**Information given**
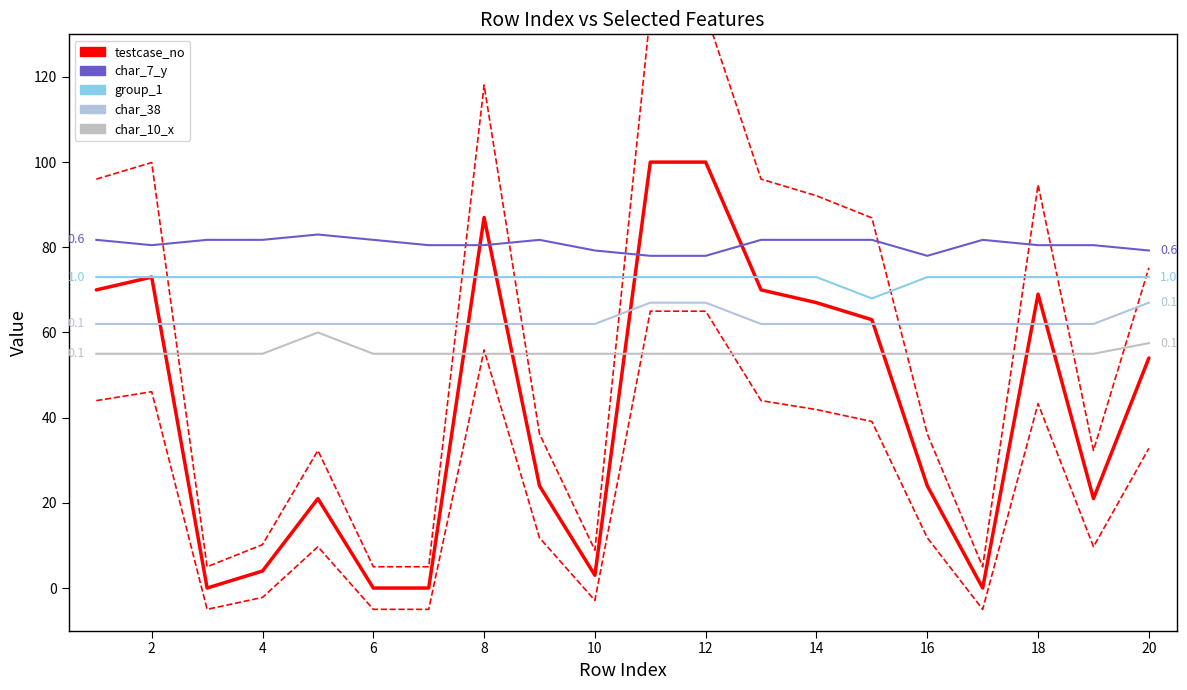

Is it true that char_38 equals 109.4 at 2?

False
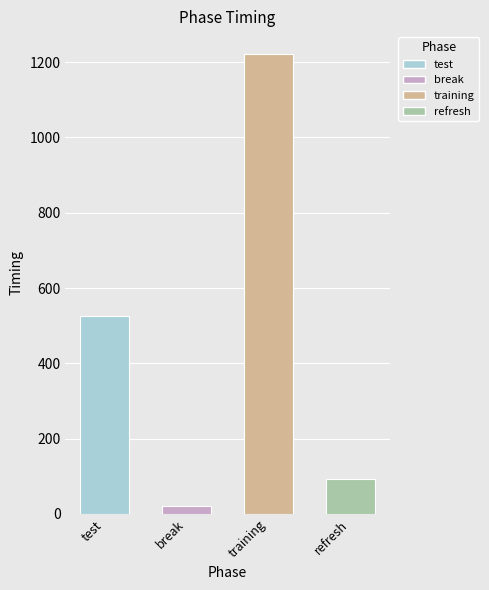

What is the greatest value displayed?

1220.7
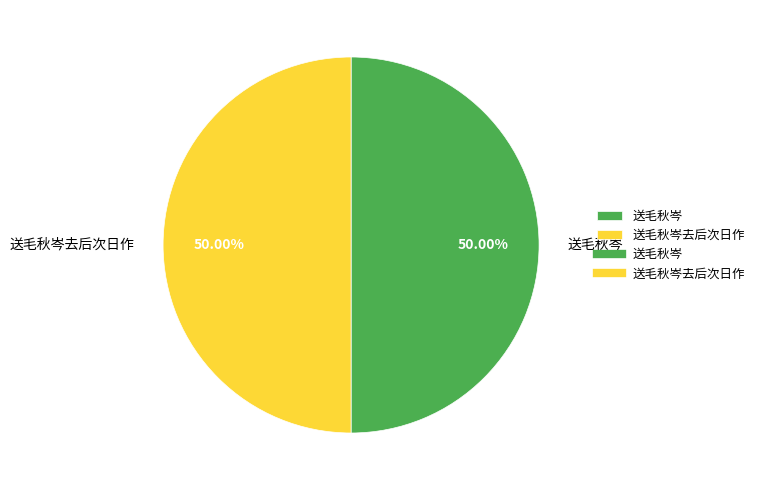

What is the ratio of the value at 送毛秋岑去后次日作 to the value at 送毛秋岑?

1.0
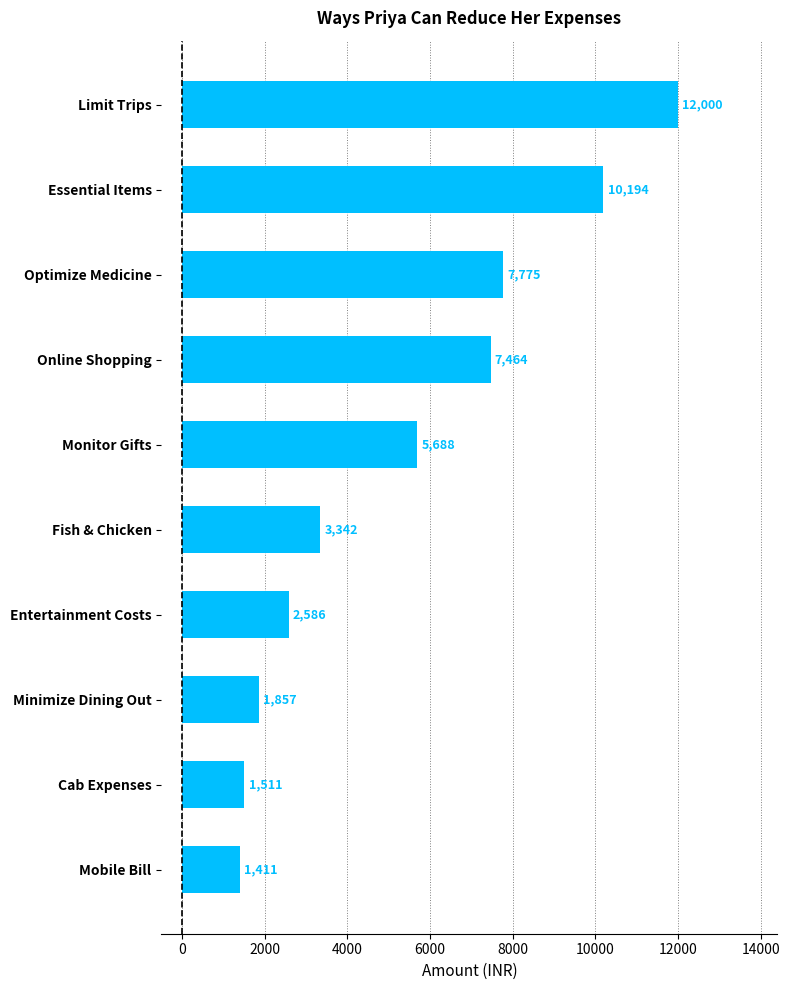

Count the number of data series in this chart.

1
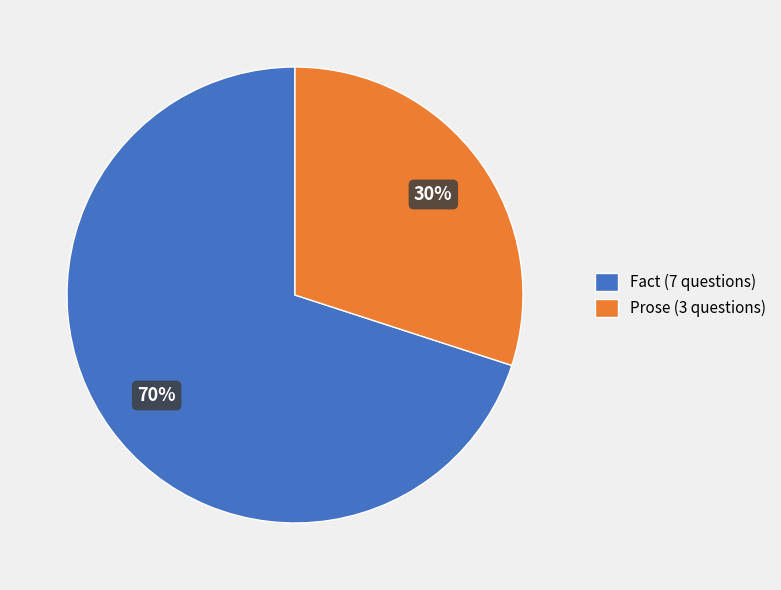

Is the sum of Prose (3 questions) and Fact (7 questions) greater than half?

Yes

**What you have to do**
Pick out each line of the listing above that contains the string "value", matching case exactly.

**Solution to this exercise**
What is the greatest value displayed?
What is the ratio of the value at 送毛秋岑去后次日作 to the value at 送毛秋岑?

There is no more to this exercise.